Fernando Arbeláez

1924-1995

Desde muy joven y recién llegado a Bogotá de la distante Manizales, donde había nacido, Fernando Arbeláez gozó de una aureola de niño prodigio entre los contertulios de los cafés que frecuentaban los poetas de los años cuarentas. Tanto así, como para que la revista Semana, dirigida por Hernando Téllez, le colocara en la carátula de uno de sus números dedicados a los jóvenes poetas, a quienes llamaban Cuadernícolas, por el formato con que habían publicado algunos de sus libros. En esa edición y en las páginas interiores aparecían los otros entrevistados: Charry Lara, Mutis, Andrés Holguín, Gaitán Durán, Maruja Viera, Omer Miranda, Guillermo Payan Archer y Jaime Ibáñez.

Arbeláez, al parecer de origen muy humilde, había estudiado latines y griego en el seminario de su pueblo y antes de hacer una carrera de abogado, que nunca ejerció, fungió de maestro de escuela, trabajó en un laboratorio de productos farmacéuticos y vendió tractores en municipios del bajo Magdalena. Una vez en Bogotá, su destino literario quedó cifrado. Su amistad con los Nuevos y su vínculo con los de Mito, en cuyo primer número publicó la traducción de un poema de Perse, le llevaron a la poesía de Pound y Eliot a quienes admiró con fervor. Mas adelante ocuparía diversos cargos burocráticos, uno de ellos como director de extensión cultural del ministerio de educación bajo el gobierno de Valencia y el ministro Gómez Valderrama, cuando publicaron la obra de Arturo, la de Charry Lara y el Canto llano del propio Arbeláez. Otra de sus empresas memorables fue traer por primera vez a Colombia a Jorge Luís Borges, a quien acompañó en Bogotá, Medellín y Cartagena. Arbeláez sería después diplomático en Suecia y viajaría, gracias a varias becas y bolsas de estudio, por el oriente, hasta que terminó viviendo en un suburbio de Washington y desempeñándose como bibliotecario del Banco Interamericano de Desarrollo. A finales de los años ochentas regresó a Colombia, donde gozó de la amistad y del afecto tanto de sus compañeros supervivientes como de la nueva generación.

La obra poética de Arbeláez está reunida en unos pocos volúmenes y responde, tanto por sus intereses como por sus maneras expresivas, a las supersticiones y credos literarios de su tiempo: un escepticismo torturante acerca de la eficacia del lenguaje para comunicarse entre los hombres y otra no menos incredulidad ante la inasible realidad, tanto ideológica como histórica.

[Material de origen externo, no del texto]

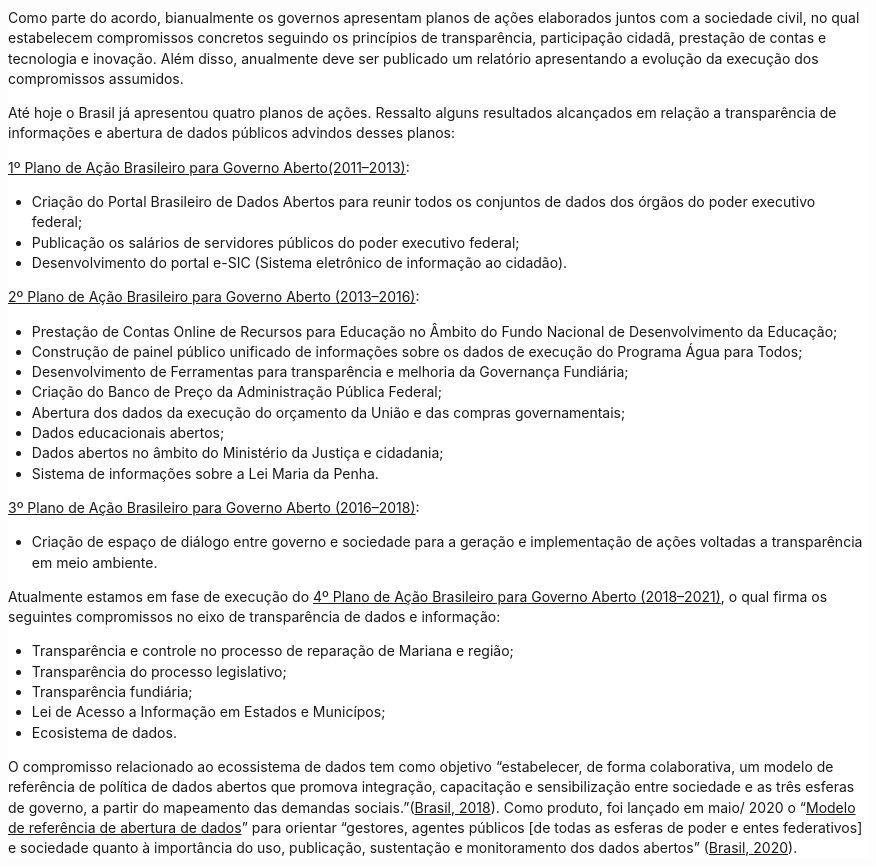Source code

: Como parte do acordo, bianualmente os governos apresentam planos de ações elaborados juntos com a sociedade civil, no qual estabelecem compromissos concretos seguindo os princípios de transparência, participação cidadã, prestação de contas e tecnologia e inovação. Além disso, anualmente deve ser publicado um relatório apresentando a evolução da execução dos compromissos assumidos.

Até hoje o Brasil já apresentou quatro planos de ações. Ressalto alguns resultados alcançados em relação a transparência de informações e abertura de dados públicos advindos desses planos:

[1º Plano de Ação Brasileiro para Governo Aberto(2011–2013)](https://www.gov.br/cgu/pt-br/governo-aberto/a-ogp/planos-de-acao/1o-plano-de-acao):

- Criação do Portal Brasileiro de Dados Abertos para reunir todos os conjuntos de dados dos órgãos do poder executivo federal;
- Publicação os salários de servidores públicos do poder executivo federal;
- Desenvolvimento do portal e-SIC (Sistema eletrônico de informação ao cidadão).

[2º Plano de Ação Brasileiro para Governo Aberto (2013–2016)](https://www.gov.br/cgu/pt-br/governo-aberto/a-ogp/planos-de-acao/2o-plano-de-acao-brasileiro):

- Prestação de Contas Online de Recursos para Educação no Âmbito do Fundo Nacional de Desenvolvimento da Educação;
- Construção de painel público unificado de informações sobre os dados de execução do Programa Água para Todos;
- Desenvolvimento de Ferramentas para transparência e melhoria da Governança Fundiária;
- Criação do Banco de Preço da Administração Pública Federal;
- Abertura dos dados da execução do orçamento da União e das compras governamentais;
- Dados educacionais abertos;
- Dados abertos no âmbito do Ministério da Justiça e cidadania;
- Sistema de informações sobre a Lei Maria da Penha.

[3º Plano de Ação Brasileiro para Governo Aberto (2016–2018)](https://www.gov.br/cgu/pt-br/governo-aberto/a-ogp/planos-de-acao/3o-plano-de-acao-brasileiro):

- Criação de espaço de diálogo entre governo e sociedade para a geração e implementação de ações voltadas a transparência em meio ambiente.

Atualmente estamos em fase de execução do  [4º Plano de Ação Brasileiro para Governo Aberto (2018–2021)](https://www.gov.br/cgu/pt-br/governo-aberto/a-ogp/planos-de-acao/4o-plano-de-acao-brasileiro), o qual firma os seguintes compromissos no eixo de transparência de dados e informação:

- Transparência e controle no processo de reparação de Mariana e região;
- Transparência do processo legislativo;
- Transparência fundiária;
- Lei de Acesso a Informação em Estados e Municípos;
- Ecosistema de dados.

O compromisso relacionado ao ecossistema de dados tem como objetivo “estabelecer, de forma colaborativa, um modelo de referência de política de dados abertos que promova integração, capacitação e sensibilização entre sociedade e as três esferas de governo, a partir do mapeamento das demandas sociais.”([Brasil, 2018](https://www.gov.br/cgu/pt-br/governo-aberto/a-ogp/planos-de-acao/4o-plano-de-acao-brasileiro/compromisso-2-docs/ecossistema-de-dados-abertos-monitoramento-e-execucao)). Como produto, foi lançado em maio/ 2020 o “[Modelo de referência de abertura de dados](https://www.gov.br/cgu/pt-br/governo-aberto/a-ogp/planos-de-acao/4o-plano-de-acao-brasileiro/compromisso-2-docs/modelo-de-referencia-de-abertura-de-dados_versao-final-2.pdf)” para orientar “gestores, agentes públicos [de todas as esferas de poder e entes federativos] e sociedade quanto à importância do uso, publicação, sustentação e monitoramento dos dados abertos” ([Brasil, 2020](https://www.gov.br/cgu/pt-br/governo-aberto/a-ogp/planos-de-acao/4o-plano-de-acao-brasileiro/compromisso-2-docs/modelo-de-referencia-de-abertura-de-dados_versao-final-2.pdf)).
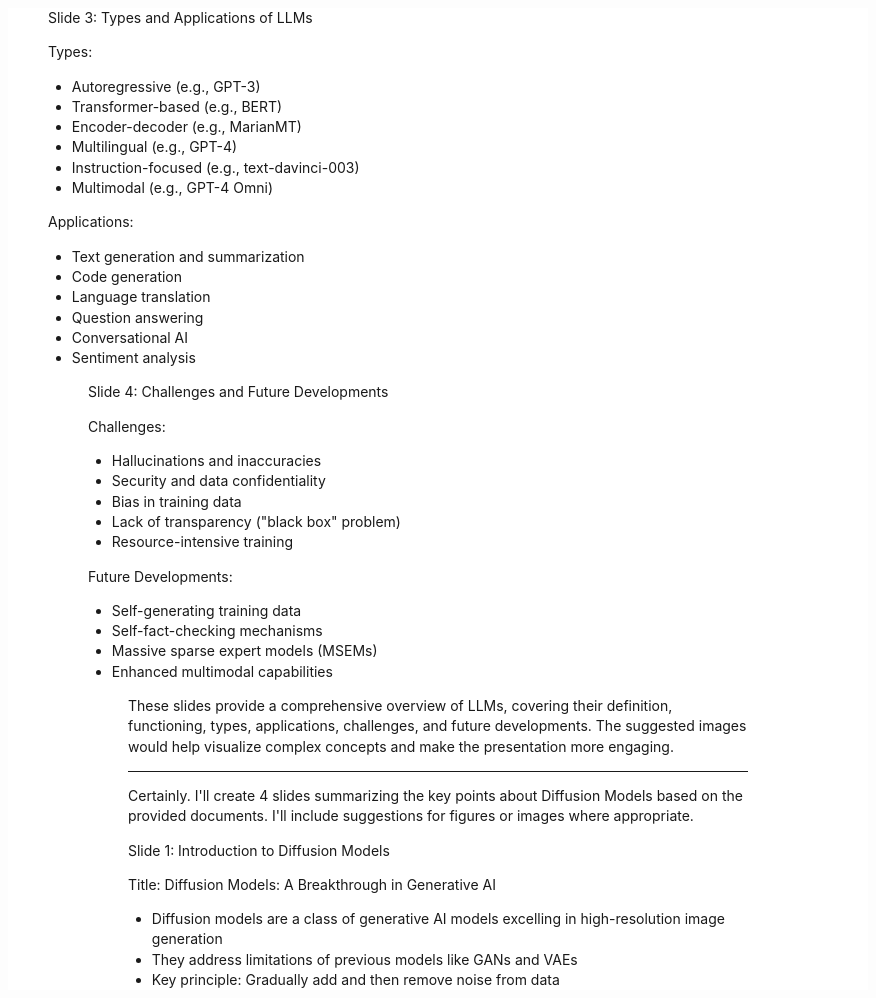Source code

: <figure or image about [LLM processing pipeline]>

Slide 3: Types and Applications of LLMs

Types:

- Autoregressive (e.g., GPT-3)
- Transformer-based (e.g., BERT)
- Encoder-decoder (e.g., MarianMT)
- Multilingual (e.g., GPT-4)
- Instruction-focused (e.g., text-davinci-003)
- Multimodal (e.g., GPT-4 Omni)

Applications:

- Text generation and summarization
- Code generation
- Language translation
- Question answering
- Conversational AI
- Sentiment analysis

<figure or image about [LLM applications in various industries]>

Slide 4: Challenges and Future Developments

Challenges:

- Hallucinations and inaccuracies
- Security and data confidentiality
- Bias in training data
- Lack of transparency ("black box" problem)
- Resource-intensive training

Future Developments:

- Self-generating training data
- Self-fact-checking mechanisms
- Massive sparse expert models (MSEMs)
- Enhanced multimodal capabilities

<figure or image about [future trends in LLM development]>

These slides provide a comprehensive overview of LLMs, covering their definition, functioning, types, applications, challenges, and future developments. The suggested images would help visualize complex concepts and make the presentation more engaging.

---

Certainly. I'll create 4 slides summarizing the key points about Diffusion Models based on the provided documents. I'll include suggestions for figures or images where appropriate.

Slide 1: Introduction to Diffusion Models

Title: Diffusion Models: A Breakthrough in Generative AI

- Diffusion models are a class of generative AI models excelling in high-resolution image generation
- They address limitations of previous models like GANs and VAEs
- Key principle: Gradually add and then remove noise from data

Eliot y Joyce, a quienes hay que agregar, a medida que crecía como poeta, una incontenible fascinación por las tesis del taoísmo y otras doctrinas orientales. Escribir, para Arbeláez, era una suerte de trance y rito mágico mediante el cual estamos ante la inminencia de una secreta revelación que nunca aparece, una búsqueda zen hacia lo arcano y distante. Lo que nos conduce a una segunda premisa de su temática, el poema como un acto de mendicidad incesante por lo absoluto. Etc. Etc. Elementos que quizás estén resueltos en uno de sus poemas capitales, El viejo de la ciudad, que recrea la parábola vital de Kavafis, el poeta de Alejandría, de quien Arbeláez fue, si no nos engaña la historia, el primer traductor al español.